Corporate Social Responsibility (CSR) Committee
In terms of provisions of the Companies Act, 2013, the Company has constituted Corporate Social Responsibility (CSR) Committee. The Committee presently comprises of three members viz. Shri Padmanabh Vora as Chairman and Shri Gautam Doshi and Shri Ravindra Sudhalkar as Members.
Ms. Parul Jain, Company Secretary & Compliance Officer acts as the Secretary to Corporate Social Responsibility Committee.
The terms of reference of the Corporate Social Responsibility Committee, includes, inter-alia, the following:
The Committee shall assist the Board in discharging its social responsibilities by way of formulating and monitoring implementation of the framework of ‘Corporate Social Responsibility Policy and the Scope and Functions of the Committee shall be in compliance with the provisions of Section 135 of the Companies Act, 2013, read with the Companies (Corporate Social Responsibility Policy) Rules, 2014, the Securities and Exchange Board of India (Listing Obligations And Disclosure Requirements) Regulations, 2015 and as applicable from time to time.
Risk Management Committee
In terms of the provisions of para 3 of the Housing Finance Companies – Corporate Governance (National Housing Bank) Directions, 2016, our Company has re-constituted Risk Management Committee on September 8, 2017. The Committee presently comprises of five members viz. Ms. Deena Mehta as Chairperson, Shri Padmanabh Vora, Shri Gautam Doshi, Shri Amit Bapna and Shri Ravindra Sudhalkar as Members.

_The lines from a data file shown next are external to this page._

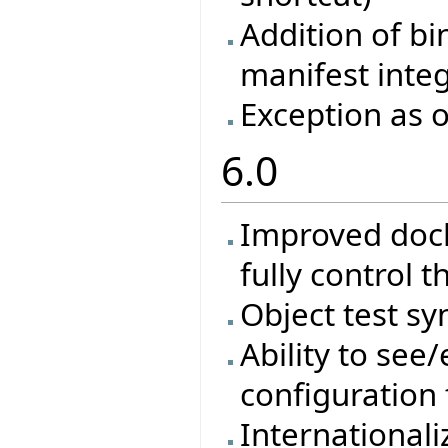
Addition of bi
manifest inte
Exception as o
6.0
Improved docki
fully control t
Object test sy
Ability to see/
configuration 
Internationali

The Committee is authorized to discharge its responsibilities under the provisions of the Companies Act, 2013 and Listing Agreement executed with the Stock Exchanges as follows:
- Oversee and approve the risk management, internal compliance and control policies and procedures of the Company.
- Oversee the design and implementation of the risk management and internal control systems (including reporting and internal audit systems), in conjunction with existing business processes and systems, to manage the Company's material business risks.
- Set reporting guidelines for management.
- Establish policies for the monitoring and evaluation of risk management systems to assess the effectiveness of those systems in minimizing risks that may impact adversely on the business objectives of the Company.
- Oversight of internal systems to evaluate compliance with corporate policies.
- Provide guidance to the Board on making the Company's risk management policies.
Periodicity of the meeting is quarterly.
Asset Liability Management Committee
Asset Liability Management Committee (ALCO) consisting of senior management executives, monitors liquidity and interest rate risks of the Company. The functioning of ALCO is reviewed by the Risk Management Committee which meets on quarterly basis and reports to the Board of Directors.
Periodicity of the meeting is quarterly.